Because of foot problems, Big Brown had missed some training prior to the Belmont. But after Desormeaux pulled up the colt, who didn’t seem to be responding to encouragement, at the top of the Belmont stretch, the jockey was vilified. He said the loss was like swallowing a spoon sideways.
The Real Quiet loss even more devastating because the colt led by four lengths in mid-stretch at Belmont Park only to get caught in the final stride and lose by a nose to Victory Gallop. Desormeaux said Real Quiet was gawking, looking around, losing focus, but the critics blamed the jockey for moving prematurely.
In a Hall of Fame career that includes three Kentucky Derby victories — Desormeaux also won the roses on Fusaichi Pegasus in 2000 — the Belmont Stakes was the gem that had eluded him. In a career that began in 1986 at small Louisiana racetracks n Louisiana and included more than 5,145 victories, the Belmont was the huge gaping hole.
But Saturday provided the right time and place to fill it.
“I can’t tell you how ... it feels to have that contentment and to be able to go home and rest at ease knowing I’ve won the three American classics,” the 39-year-old jockey said.

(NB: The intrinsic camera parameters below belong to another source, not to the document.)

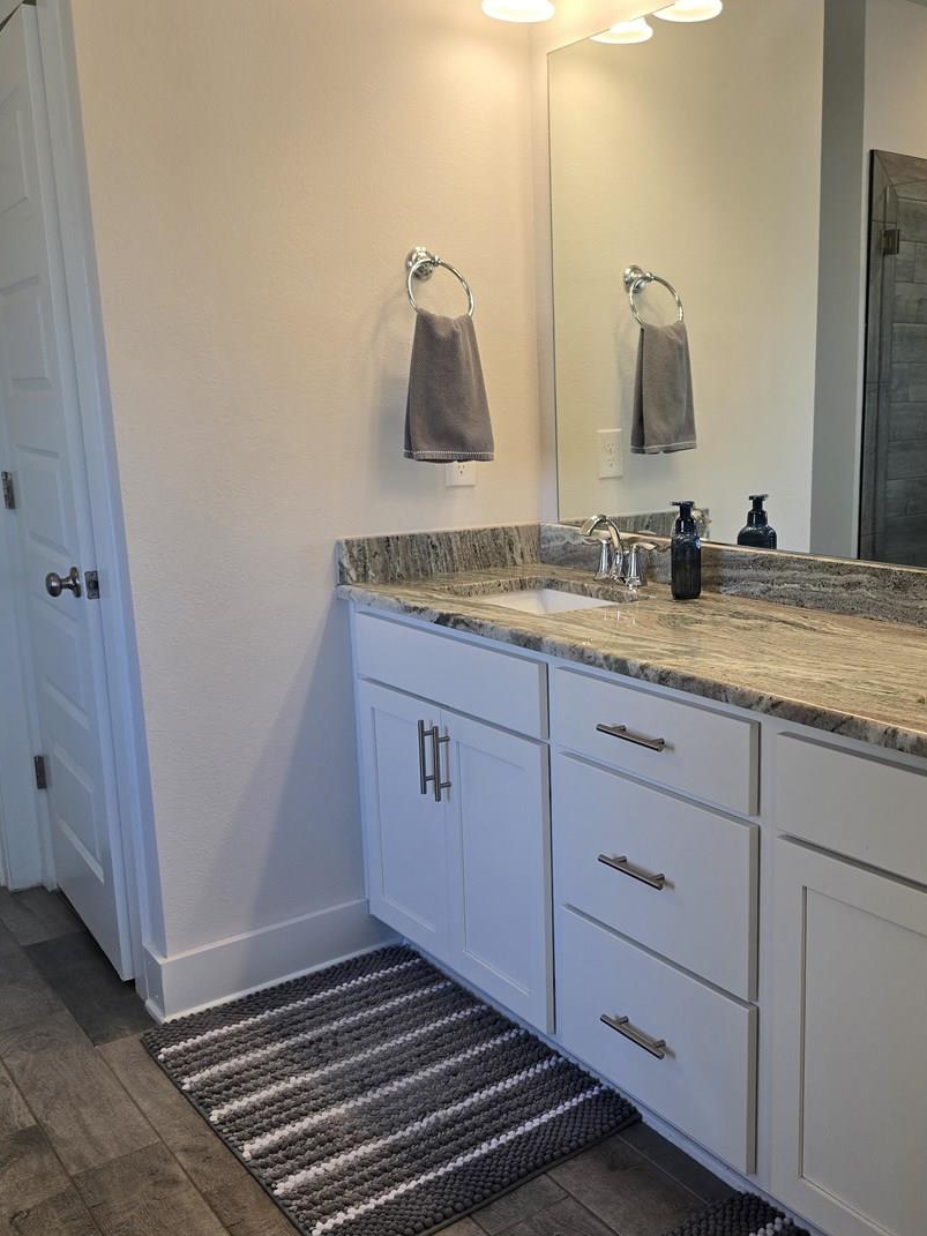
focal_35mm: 33
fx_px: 1179
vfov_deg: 55.3
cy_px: 637
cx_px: 638
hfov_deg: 42.2
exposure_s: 1/120
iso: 50
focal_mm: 6.3
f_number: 1.7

Summer Bird and Desormeaux saved ground until the middle of second turn, where they swung to the outside and began to gather momentum. Dunkirk, who led early through lively fractions, fought on gamely to the wire. Charitable Man, squeezed slightly in mid-stretch, dropped back. And Mine That Bird, who swept to the lead at the top of the stretch, failed to maintain his rally.
Mine That Bird and his jockey, Calvin Borel, had won the Derby by hugging the inside rail. But Mine That Bird was a little too eager Saturday, Borel said. And they moved four-wide in the second turn. If they had been able to wait, if they again had saved ground — well, it was the wrong place and time, and they finished a neck behind Dunkirk.

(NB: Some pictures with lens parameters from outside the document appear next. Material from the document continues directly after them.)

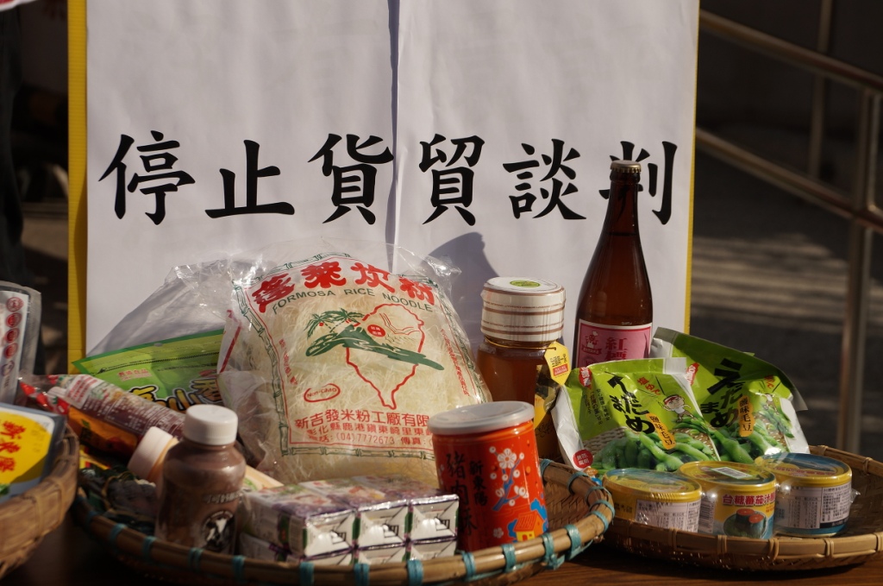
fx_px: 2938
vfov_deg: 11.4
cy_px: 293
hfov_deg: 17.1
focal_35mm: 120
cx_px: 442
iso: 100
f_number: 5.6
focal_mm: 80
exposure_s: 1/1250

Summer Bird finished sixth in the Kentucky Derby, but skipped the Preakness, the second event in the Triple, to focus on the Belmont. And in winning Saturday, Summer Bird continued a trend: Eight of the last 10 Belmont winners did not run in the Preakness.
Ice said he had no specific plans for Summer Bird, whose Belmont was only the second victory and fifth start of his career. He finished third in the Arkansas Derby. Ice said the son of Birdstone soon would join his stable at Louisiana Downs in Bossier City.
“He’s still maturing, and, you know, he proved it today,” said Ice, who worked for years as an assistant to trainers Keith Desormeaux, Cole Norman and Morris Nicks before taking out his trainer’s license 15 months ago. “We did the right thing by skipping the Preakness and waiting on the Belmont and bringing him here early.”
He also did the right thing by adding blinkers—blue blinkers, to be specific. It was “surreal,” he said, to spot those blinkers advancing in the Belmont stretch, and as Summer Bird moved closer to the leaders and then to the front, Ice could hear only himself hollering louder and louder, filling up the right time and place with his own celebration.